Fehmi Koru: Argümanlar ortaya dökülmemiş olsa yahut sav sahibi dursa, ortalık eskisi üzere sütliman olacak mı?

BordoBereli

Genel Mod
Global Mod
Fehmi Koru*

Ülkemiz beşerinin bir kısmının gündemini belirleyen Sedat Peker artık sesini görüntülerle duyuramıyor. “Önüm bütünüyle kesilse ben dumanla kederimi anlatırım” manasına gelen bir kelamı var; durmayacağa benziyor. Buna karşılık, mahkemeler sonucuyla görüntülerine erişim pürüzü getirildi; toplumsal medya şirketleri üzerinde de sesini kesmeleri tarafında baskılar var.

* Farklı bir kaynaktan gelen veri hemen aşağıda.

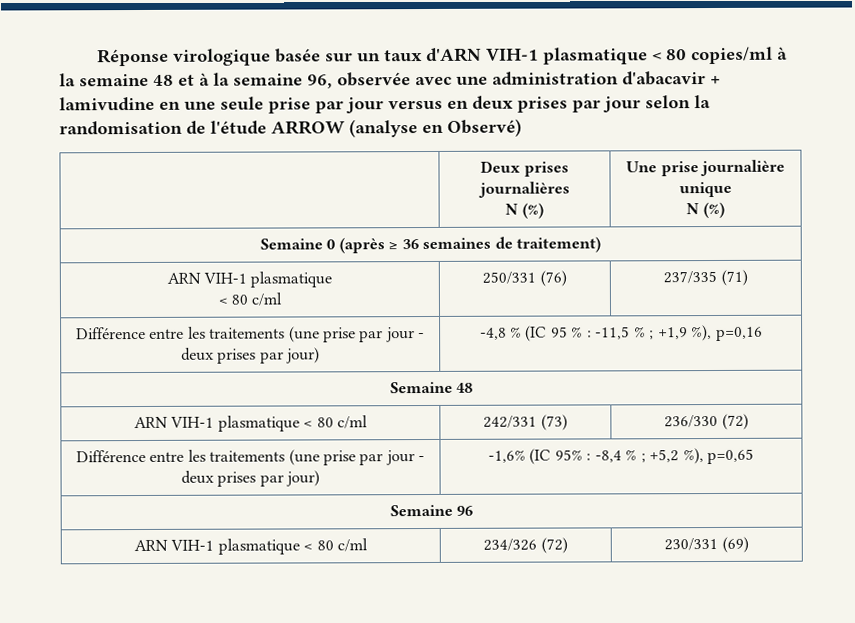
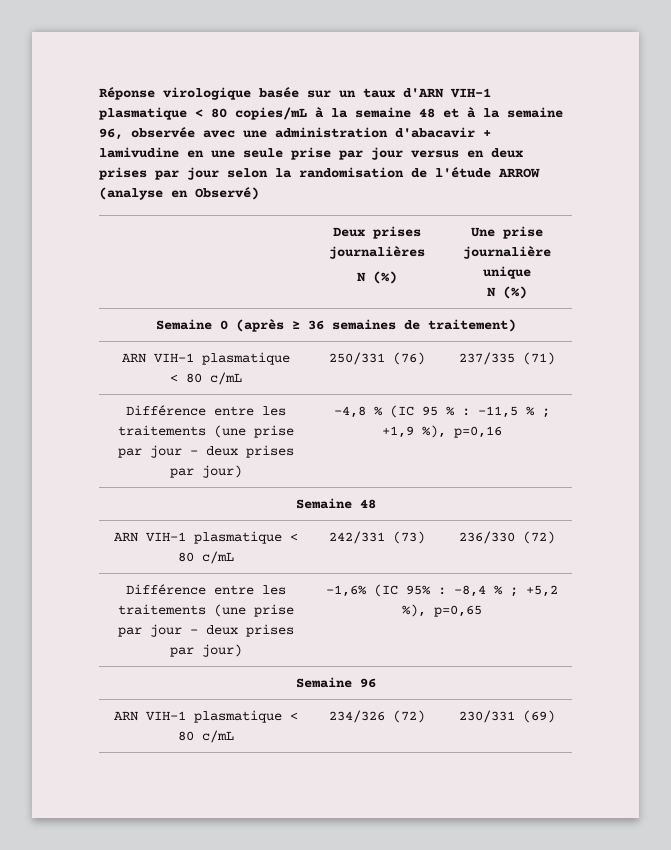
[690,46,773,65] copies/ml -> [235,107,307,120] copies/mL
[251,292,283,306] c/ml -> [209,372,242,385] c/mL
[337,415,369,429] c/ml -> [201,551,234,564] c/mL
[337,538,369,552] c/ml -> [201,730,234,743] c/mL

Yakında dumanla sıkıntısını anlatmak zorunda kalabilir.

[‘Dumanla haberleşmek’ eski kovboy sinemalarından hatırlanacak bir usul. Birbirinden uzak kabileler zirve noktalarda ateş yakıp bildirilerini dumana verdikleri biçimle karşı tarafa iletirlerdi. Karadeniz’de bir köyde de tıpkı işin ıslıkla yapıldığını haberlerden hatırlıyor olmalısınız. Bağlantı için en ilkel teknikler bunlar.]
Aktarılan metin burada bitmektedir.